[What to produce]
Note every line in the entries that contains the string "been", and copy it.
Data excerpts: Begin
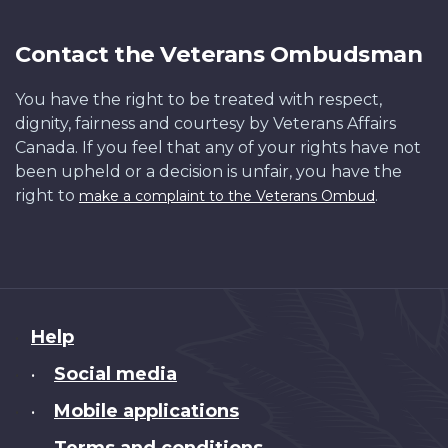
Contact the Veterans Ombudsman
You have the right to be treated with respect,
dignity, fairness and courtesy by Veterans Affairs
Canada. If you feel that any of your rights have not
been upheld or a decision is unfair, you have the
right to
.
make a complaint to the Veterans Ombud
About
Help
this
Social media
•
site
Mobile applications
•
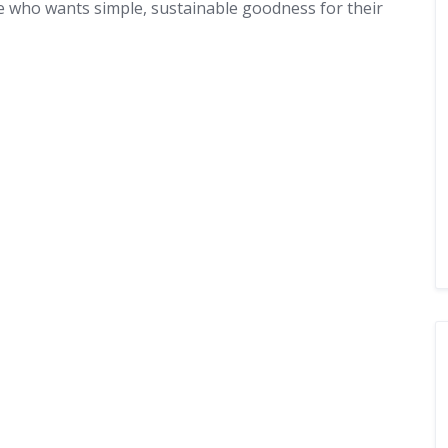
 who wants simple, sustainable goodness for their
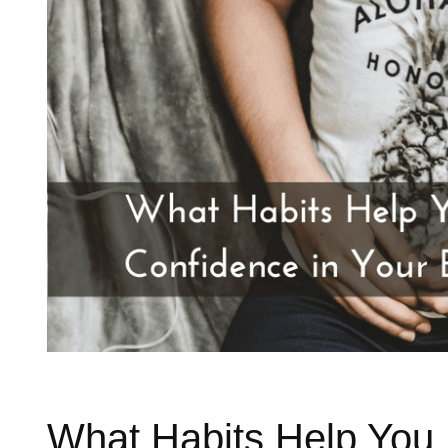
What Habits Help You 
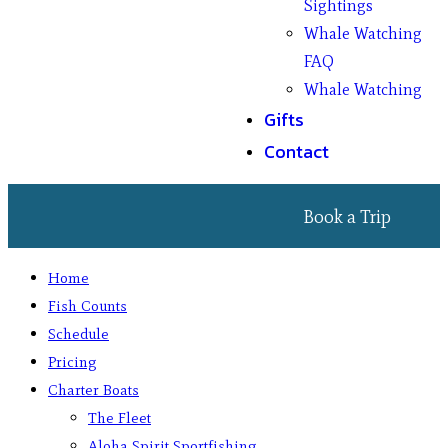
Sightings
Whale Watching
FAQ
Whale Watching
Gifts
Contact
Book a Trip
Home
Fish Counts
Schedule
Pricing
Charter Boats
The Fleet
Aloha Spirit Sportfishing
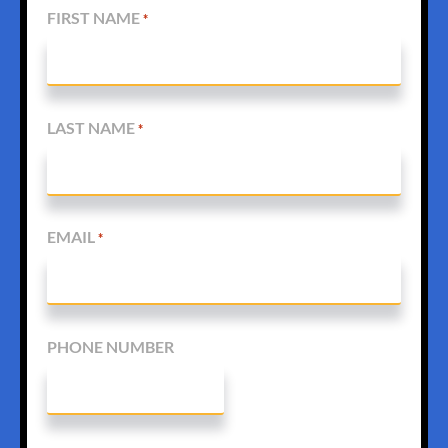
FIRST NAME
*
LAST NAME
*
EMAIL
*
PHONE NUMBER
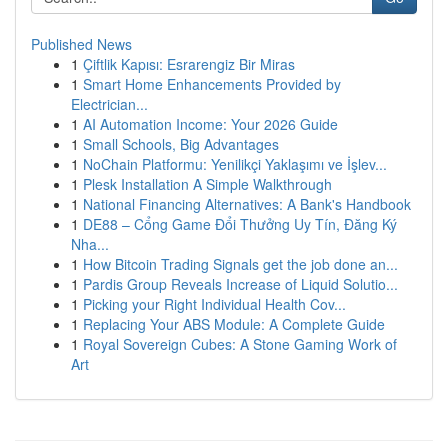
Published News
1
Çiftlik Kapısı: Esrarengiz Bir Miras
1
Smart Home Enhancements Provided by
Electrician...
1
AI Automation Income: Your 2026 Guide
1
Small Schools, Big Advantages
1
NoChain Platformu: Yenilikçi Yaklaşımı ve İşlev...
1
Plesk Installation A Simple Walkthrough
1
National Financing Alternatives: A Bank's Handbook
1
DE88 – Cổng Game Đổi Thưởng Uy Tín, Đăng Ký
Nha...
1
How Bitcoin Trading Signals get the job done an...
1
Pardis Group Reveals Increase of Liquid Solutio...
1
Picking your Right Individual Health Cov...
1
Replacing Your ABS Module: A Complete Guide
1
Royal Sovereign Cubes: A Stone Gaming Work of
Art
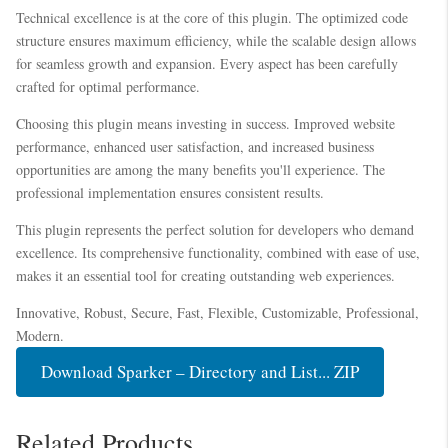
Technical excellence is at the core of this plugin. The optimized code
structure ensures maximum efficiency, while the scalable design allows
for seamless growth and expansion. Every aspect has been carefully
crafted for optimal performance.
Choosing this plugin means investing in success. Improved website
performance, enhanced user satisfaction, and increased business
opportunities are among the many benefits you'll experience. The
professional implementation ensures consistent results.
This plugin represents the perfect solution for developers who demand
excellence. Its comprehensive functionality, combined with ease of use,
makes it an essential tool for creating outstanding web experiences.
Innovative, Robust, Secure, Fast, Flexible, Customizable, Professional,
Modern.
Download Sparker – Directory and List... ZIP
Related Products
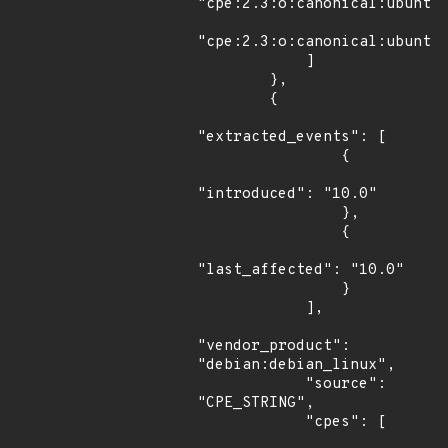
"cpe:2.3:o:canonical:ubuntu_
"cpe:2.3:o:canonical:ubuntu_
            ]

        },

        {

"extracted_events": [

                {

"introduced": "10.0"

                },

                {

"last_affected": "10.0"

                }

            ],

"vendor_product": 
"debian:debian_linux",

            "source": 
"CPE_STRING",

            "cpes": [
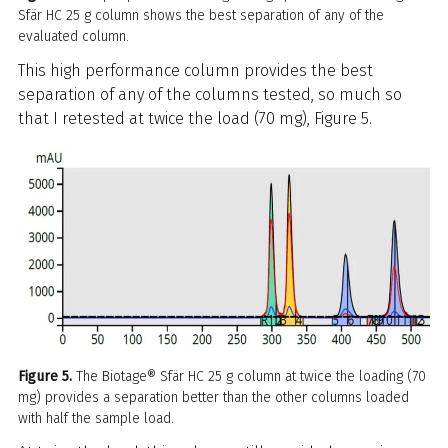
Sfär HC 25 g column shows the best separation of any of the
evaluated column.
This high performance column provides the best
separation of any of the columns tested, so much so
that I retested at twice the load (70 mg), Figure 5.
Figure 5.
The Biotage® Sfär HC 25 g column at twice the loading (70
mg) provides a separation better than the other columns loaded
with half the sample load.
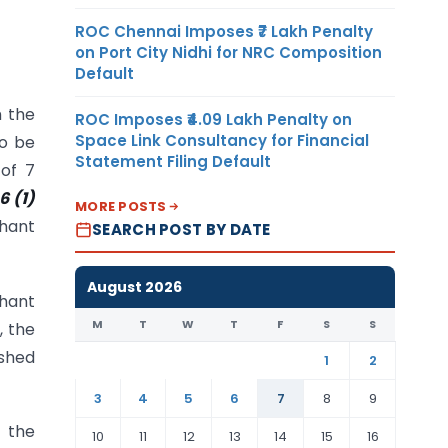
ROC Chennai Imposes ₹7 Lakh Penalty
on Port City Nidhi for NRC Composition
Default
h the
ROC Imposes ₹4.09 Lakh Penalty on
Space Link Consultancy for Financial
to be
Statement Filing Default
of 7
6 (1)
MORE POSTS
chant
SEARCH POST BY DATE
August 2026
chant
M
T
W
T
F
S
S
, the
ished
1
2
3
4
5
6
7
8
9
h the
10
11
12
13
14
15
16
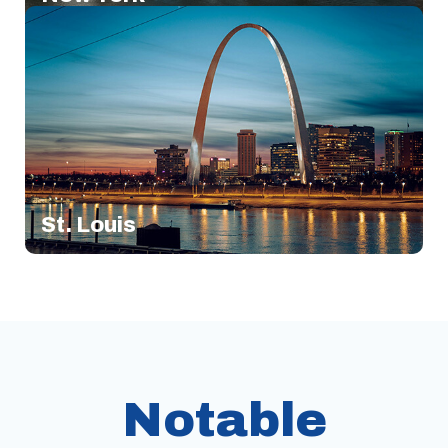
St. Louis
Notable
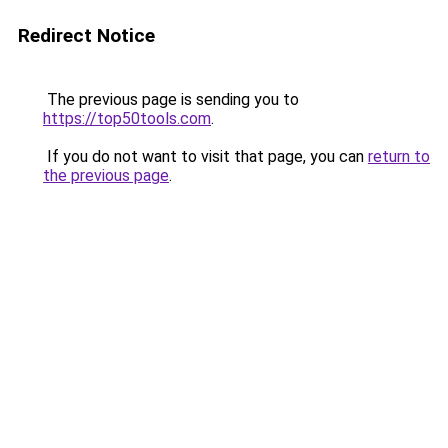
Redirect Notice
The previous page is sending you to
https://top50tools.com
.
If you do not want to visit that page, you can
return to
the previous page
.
Data excerpts: End
[Answer to the exercise]
been upheld or a decision is unfair, you have the
for seamless growth and expansion. Every aspect has been carefully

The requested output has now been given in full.